Exact repetition of the data is the whole task.
** DATA SECTION follows **
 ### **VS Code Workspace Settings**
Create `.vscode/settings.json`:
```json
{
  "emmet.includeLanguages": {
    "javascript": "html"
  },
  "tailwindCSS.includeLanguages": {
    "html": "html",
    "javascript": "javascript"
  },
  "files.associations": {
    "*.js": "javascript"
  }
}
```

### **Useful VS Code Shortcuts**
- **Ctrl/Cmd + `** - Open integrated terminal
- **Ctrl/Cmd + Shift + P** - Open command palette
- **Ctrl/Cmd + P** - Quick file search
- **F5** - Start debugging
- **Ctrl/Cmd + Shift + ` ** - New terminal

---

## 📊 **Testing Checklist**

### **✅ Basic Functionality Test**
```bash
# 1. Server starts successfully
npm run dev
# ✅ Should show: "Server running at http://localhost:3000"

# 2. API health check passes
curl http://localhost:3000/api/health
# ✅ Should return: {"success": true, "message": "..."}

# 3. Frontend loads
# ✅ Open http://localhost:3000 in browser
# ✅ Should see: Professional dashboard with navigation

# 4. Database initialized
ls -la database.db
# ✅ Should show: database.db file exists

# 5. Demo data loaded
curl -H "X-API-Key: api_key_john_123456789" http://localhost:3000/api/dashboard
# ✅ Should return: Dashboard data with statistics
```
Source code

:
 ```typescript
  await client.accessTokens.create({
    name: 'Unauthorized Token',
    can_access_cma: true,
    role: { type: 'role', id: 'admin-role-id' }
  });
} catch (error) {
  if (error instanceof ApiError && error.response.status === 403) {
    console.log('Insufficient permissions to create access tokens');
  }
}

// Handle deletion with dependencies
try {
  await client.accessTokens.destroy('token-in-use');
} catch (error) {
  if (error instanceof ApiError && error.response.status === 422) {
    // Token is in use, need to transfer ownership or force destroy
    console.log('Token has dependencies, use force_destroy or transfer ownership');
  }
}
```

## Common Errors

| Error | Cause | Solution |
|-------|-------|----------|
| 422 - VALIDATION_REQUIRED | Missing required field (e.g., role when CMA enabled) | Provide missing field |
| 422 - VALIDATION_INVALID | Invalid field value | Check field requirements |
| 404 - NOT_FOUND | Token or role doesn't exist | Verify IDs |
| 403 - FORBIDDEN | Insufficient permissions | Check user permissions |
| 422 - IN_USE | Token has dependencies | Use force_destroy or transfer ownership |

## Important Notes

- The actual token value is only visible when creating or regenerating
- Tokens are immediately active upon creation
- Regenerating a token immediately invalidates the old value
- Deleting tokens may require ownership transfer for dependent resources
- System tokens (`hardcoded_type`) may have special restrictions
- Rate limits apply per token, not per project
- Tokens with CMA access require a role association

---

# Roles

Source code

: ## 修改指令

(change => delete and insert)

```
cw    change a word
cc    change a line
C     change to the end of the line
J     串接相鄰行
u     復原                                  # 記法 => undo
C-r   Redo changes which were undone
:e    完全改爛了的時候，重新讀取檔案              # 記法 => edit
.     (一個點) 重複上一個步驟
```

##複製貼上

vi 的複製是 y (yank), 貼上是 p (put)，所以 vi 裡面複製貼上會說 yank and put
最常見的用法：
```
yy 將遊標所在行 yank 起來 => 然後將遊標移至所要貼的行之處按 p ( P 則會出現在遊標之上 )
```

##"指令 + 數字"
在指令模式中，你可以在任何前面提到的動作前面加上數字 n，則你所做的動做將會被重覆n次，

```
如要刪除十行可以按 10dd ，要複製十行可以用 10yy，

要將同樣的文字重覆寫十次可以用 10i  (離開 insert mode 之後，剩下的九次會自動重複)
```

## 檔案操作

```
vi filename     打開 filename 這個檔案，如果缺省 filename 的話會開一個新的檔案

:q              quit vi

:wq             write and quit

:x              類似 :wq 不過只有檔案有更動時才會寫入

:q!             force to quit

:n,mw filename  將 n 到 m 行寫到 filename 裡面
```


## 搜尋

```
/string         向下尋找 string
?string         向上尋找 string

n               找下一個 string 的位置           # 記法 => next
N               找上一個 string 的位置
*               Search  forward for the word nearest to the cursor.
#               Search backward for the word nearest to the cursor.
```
** End of DATA SECTION **
ANSWER FOR THE TASK =
 ### **VS Code Workspace Settings**
Create `.vscode/settings.json`:
```json
{
  "emmet.includeLanguages": {
    "javascript": "html"
  },
  "tailwindCSS.includeLanguages": {
    "html": "html",
    "javascript": "javascript"
  },
  "files.associations": {
    "*.js": "javascript"
  }
}
```

### **Useful VS Code Shortcuts**
- **Ctrl/Cmd + `** - Open integrated terminal
- **Ctrl/Cmd + Shift + P** - Open command palette
- **Ctrl/Cmd + P** - Quick file search
- **F5** - Start debugging
- **Ctrl/Cmd + Shift + ` ** - New terminal

---

## 📊 **Testing Checklist**

### **✅ Basic Functionality Test**
```bash
# 1. Server starts successfully
npm run dev
# ✅ Should show: "Server running at http://localhost:3000"

# 2. API health check passes
curl http://localhost:3000/api/health
# ✅ Should return: {"success": true, "message": "..."}

# 3. Frontend loads
# ✅ Open http://localhost:3000 in browser
# ✅ Should see: Professional dashboard with navigation

# 4. Database initialized
ls -la database.db
# ✅ Should show: database.db file exists

# 5. Demo data loaded
curl -H "X-API-Key: api_key_john_123456789" http://localhost:3000/api/dashboard
# ✅ Should return: Dashboard data with statistics
```
Source code

:
 ```typescript
  await client.accessTokens.create({
    name: 'Unauthorized Token',
    can_access_cma: true,
    role: { type: 'role', id: 'admin-role-id' }
  });
} catch (error) {
  if (error instanceof ApiError && error.response.status === 403) {
    console.log('Insufficient permissions to create access tokens');
  }
}

// Handle deletion with dependencies
try {
  await client.accessTokens.destroy('token-in-use');
} catch (error) {
  if (error instanceof ApiError && error.response.status === 422) {
    // Token is in use, need to transfer ownership or force destroy
    console.log('Token has dependencies, use force_destroy or transfer ownership');
  }
}
```

## Common Errors

| Error | Cause | Solution |
|-------|-------|----------|
| 422 - VALIDATION_REQUIRED | Missing required field (e.g., role when CMA enabled) | Provide missing field |
| 422 - VALIDATION_INVALID | Invalid field value | Check field requirements |
| 404 - NOT_FOUND | Token or role doesn't exist | Verify IDs |
| 403 - FORBIDDEN | Insufficient permissions | Check user permissions |
| 422 - IN_USE | Token has dependencies | Use force_destroy or transfer ownership |

## Important Notes

- The actual token value is only visible when creating or regenerating
- Tokens are immediately active upon creation
- Regenerating a token immediately invalidates the old value
- Deleting tokens may require ownership transfer for dependent resources
- System tokens (`hardcoded_type`) may have special restrictions
- Rate limits apply per token, not per project
- Tokens with CMA access require a role association

---

# Roles

Source code

: ## 修改指令

(change => delete and insert)

```
cw    change a word
cc    change a line
C     change to the end of the line
J     串接相鄰行
u     復原                                  # 記法 => undo
C-r   Redo changes which were undone
:e    完全改爛了的時候，重新讀取檔案              # 記法 => edit
.     (一個點) 重複上一個步驟
```

##複製貼上

vi 的複製是 y (yank), 貼上是 p (put)，所以 vi 裡面複製貼上會說 yank and put
最常見的用法：
```
yy 將遊標所在行 yank 起來 => 然後將遊標移至所要貼的行之處按 p ( P 則會出現在遊標之上 )
```

##"指令 + 數字"
在指令模式中，你可以在任何前面提到的動作前面加上數字 n，則你所做的動做將會被重覆n次，

```
如要刪除十行可以按 10dd ，要複製十行可以用 10yy，

要將同樣的文字重覆寫十次可以用 10i  (離開 insert mode 之後，剩下的九次會自動重複)
```

## 檔案操作

```
vi filename     打開 filename 這個檔案，如果缺省 filename 的話會開一個新的檔案

:q              quit vi

:wq             write and quit

:x              類似 :wq 不過只有檔案有更動時才會寫入

:q!             force to quit

:n,mw filename  將 n 到 m 行寫到 filename 裡面
```


## 搜尋

```
/string         向下尋找 string
?string         向上尋找 string

n               找下一個 string 的位置           # 記法 => next
N               找上一個 string 的位置
*               Search  forward for the word nearest to the cursor.
#               Search backward for the word nearest to the cursor.
```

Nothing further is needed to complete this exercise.